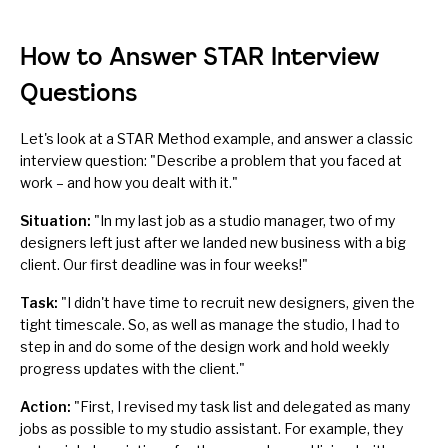
How to Answer STAR Interview
Questions
Let's look at a STAR Method example, and answer a classic
interview question: "Describe a problem that you faced at
work – and how you dealt with it."
Situation:
"In my last job as a studio manager, two of my
designers left just after we landed new business with a big
client. Our first deadline was in four weeks!"
Task:
"I didn't have time to recruit new designers, given the
tight timescale. So, as well as manage the studio, I had to
step in and do some of the design work and hold weekly
progress updates with the client."
Action:
"First, I revised my task list and delegated as many
jobs as possible to my studio assistant. For example, they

_What the task requires_
Please rewrite the text of the items above with "designers" replaced by "illustrators" everywhere and everything else left unchanged, omitting the pictures.

_Response to the task_
How to Answer STAR Interview
Questions
Let's look at a STAR Method example, and answer a classic
interview question: "Describe a problem that you faced at
work – and how you dealt with it."
Situation:
"In my last job as a studio manager, two of my
illustrators left just after we landed new business with a big
client. Our first deadline was in four weeks!"
Task:
"I didn't have time to recruit new illustrators, given the
tight timescale. So, as well as manage the studio, I had to
step in and do some of the design work and hold weekly
progress updates with the client."
Action:
"First, I revised my task list and delegated as many
jobs as possible to my studio assistant. For example, they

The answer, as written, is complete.